No high school coach, no matter how great, ever made the same jump again.
Yet I always believed that if you can HEAD coach, you can HEAD coach … if …IF you are the right person.
Bobby Wallace, who proved he could head coach elsewhere, was never that right person for here.
I always thought Temple should hire a guy who was a proven HEAD coach somewhere else, especially if the talent was already in place.
The talent is in place.
Steve Addazio is in another place, Florida, coaching the Gators in the Outback Bowl this Saturday, yet a week ago Addazio mentioned the Hardin connection.
“I had a chance to meet some of coach Hardin’s guys today,” Addazio said. “I know you are proud of your coach. I can see it in your faces. I appreciate some of you guys.”
(It was funny the way he said that, though I don’t think he meant anything negative by it. Some of you guys. I wonder who he didn’t appreciate?)

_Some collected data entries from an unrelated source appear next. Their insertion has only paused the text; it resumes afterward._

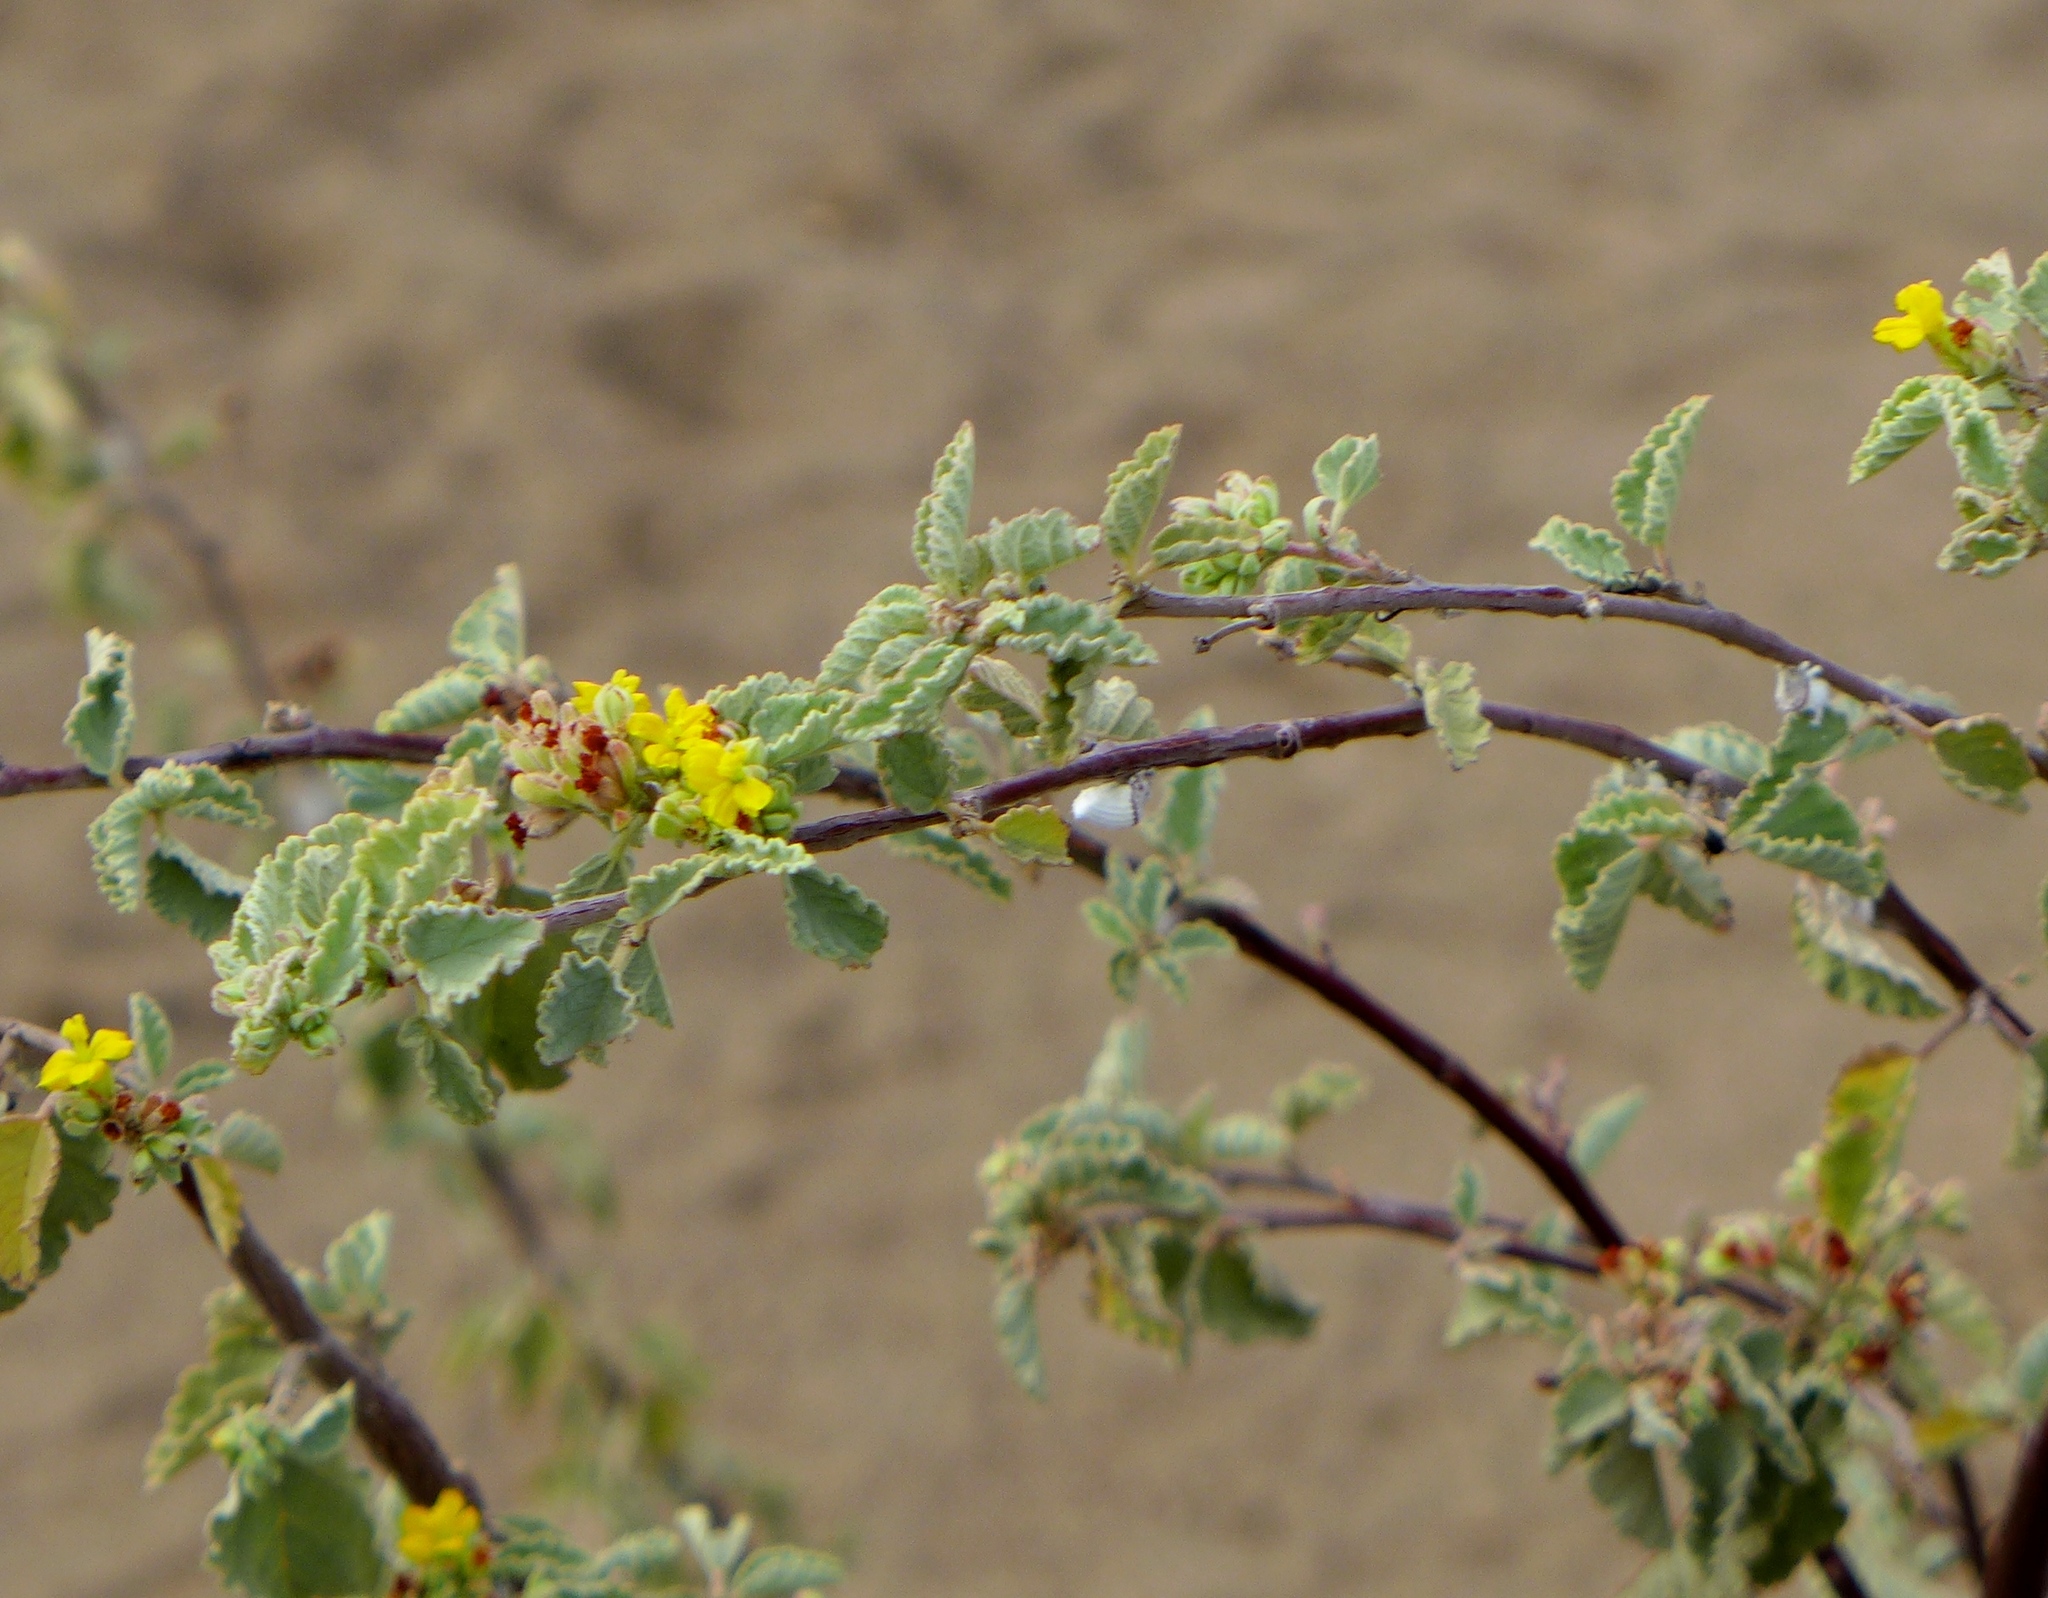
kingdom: Plantae
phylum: Tracheophyta
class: Magnoliopsida
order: Malvales
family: Malvaceae
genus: Waltheria
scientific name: Waltheria ovata
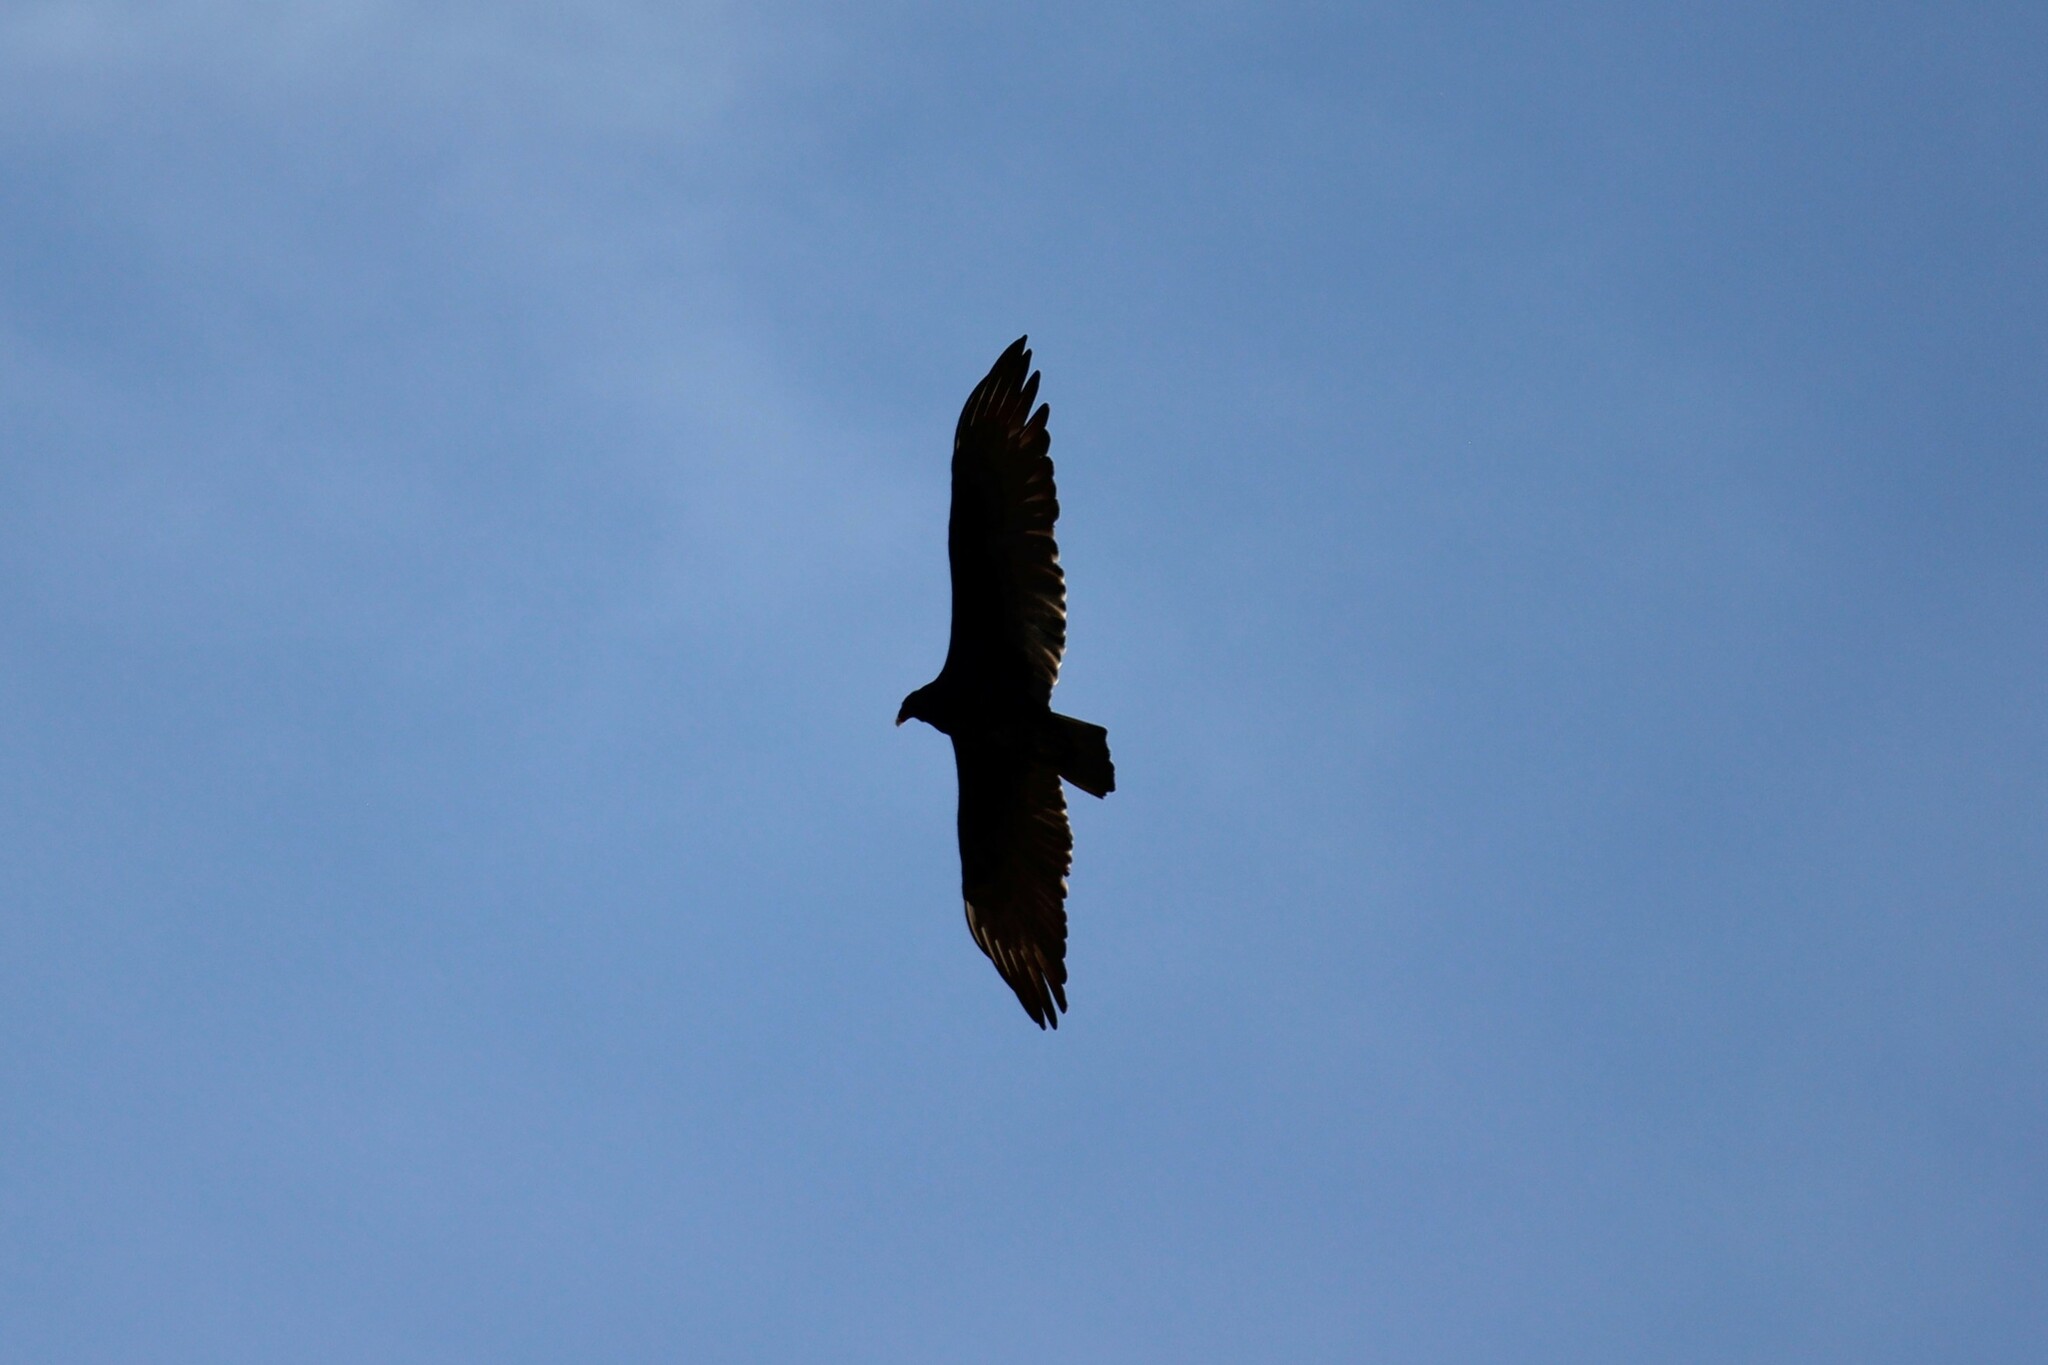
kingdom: Animalia
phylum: Chordata
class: Aves
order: Accipitriformes
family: Cathartidae
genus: Cathartes
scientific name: Cathartes aura
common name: Turkey vulture
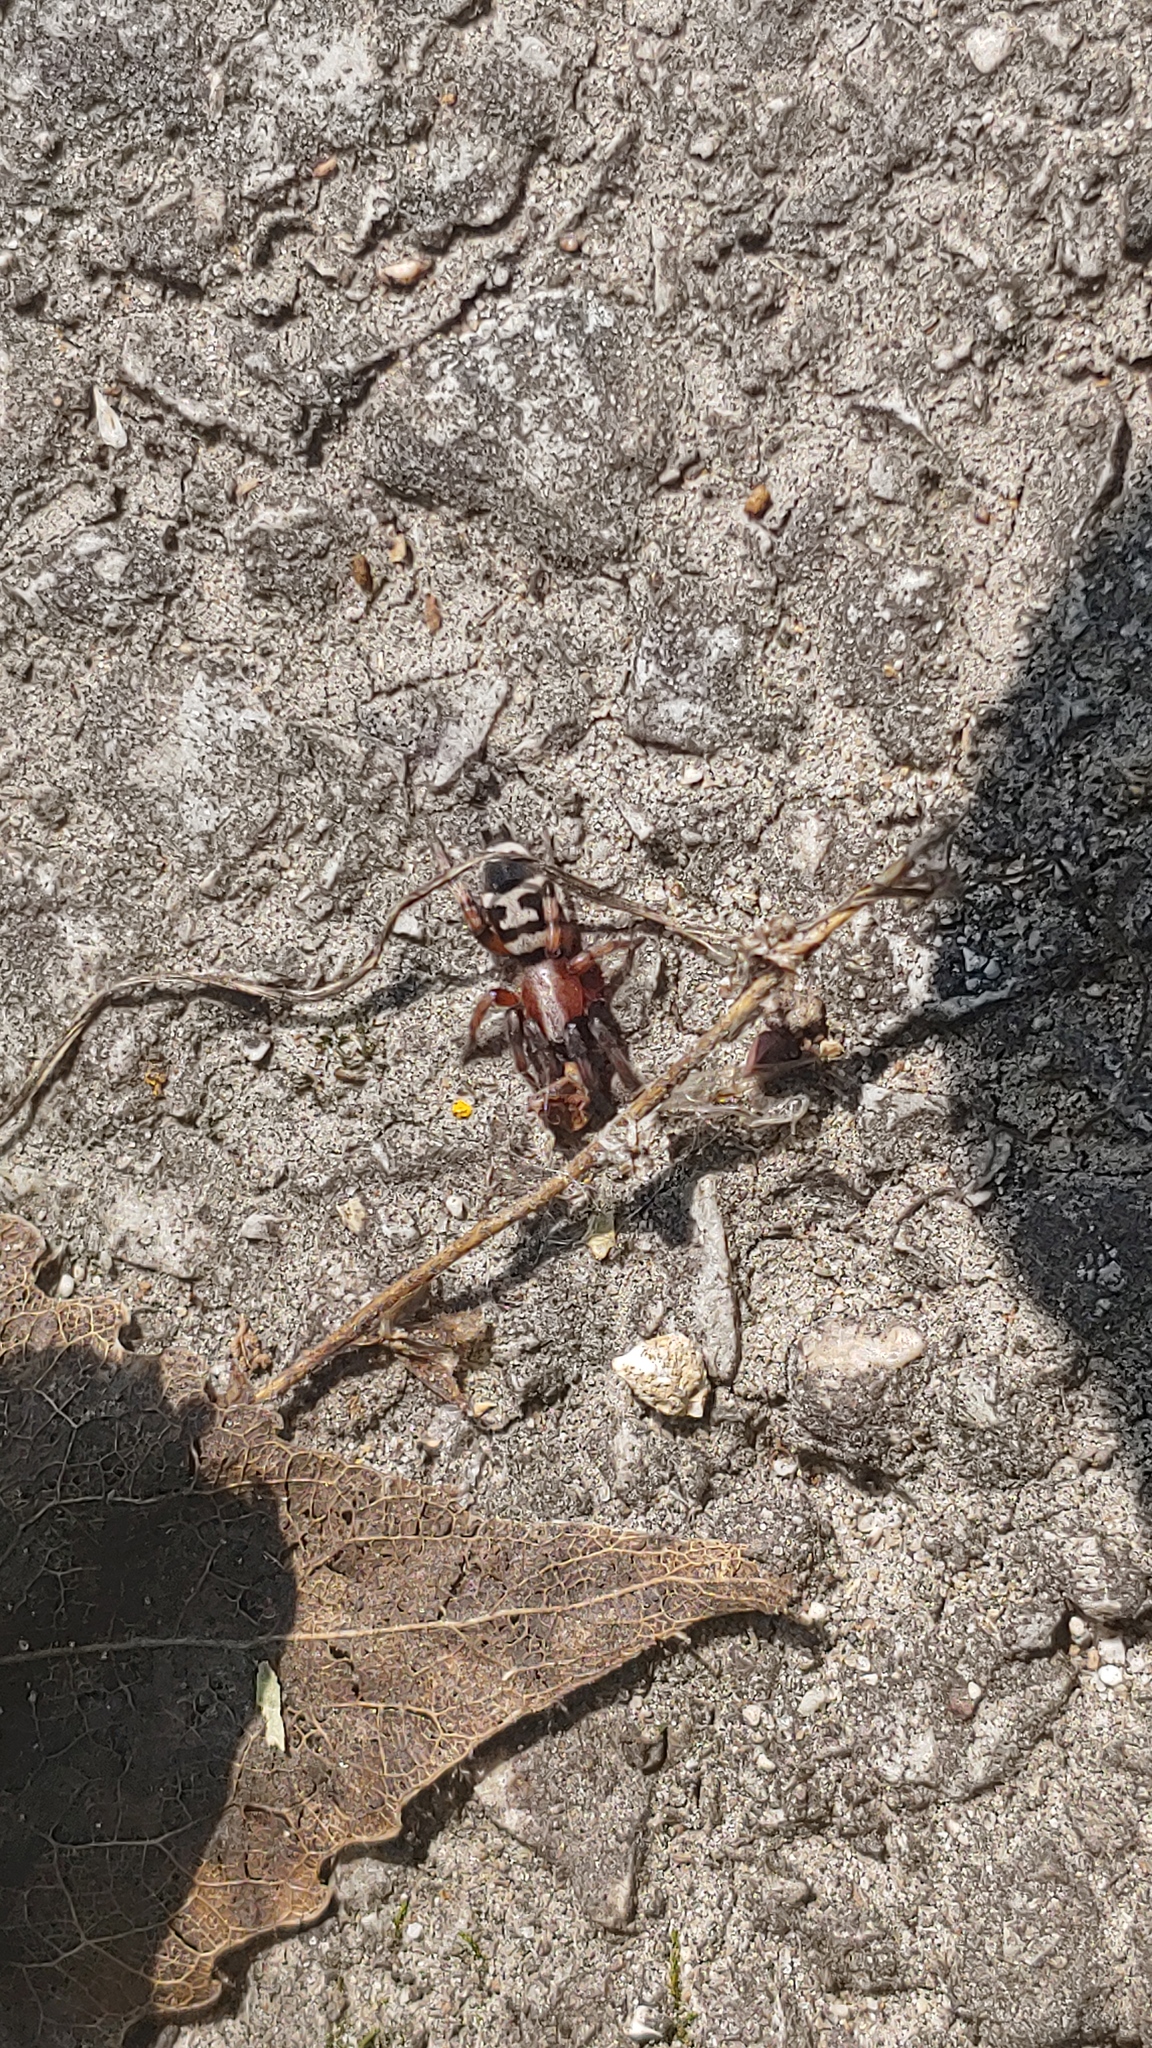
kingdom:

I’m warming to Steve Addazio being cut out of the same mold as Pettine and Hardin because of an email I got this week from Cheshire, Conn.

Mark Ecke, who runs the site Cheshirefootball.com, which covers the Cheshire football team sent me Addazio’s year-by-year breakdown at the only job where he ever was a HEAD coach.
“He’s the best, you’re going to love him,” Ecke concluded.
Ecke was as close to Addazio as I was to Hardin and Pettine.
For my money, Steve could not get any better endorsement.
If Addazio is half as good as Hardin and Pettine, he will do a great job at Temple.
The Outback Bowl can’t be over soon enough.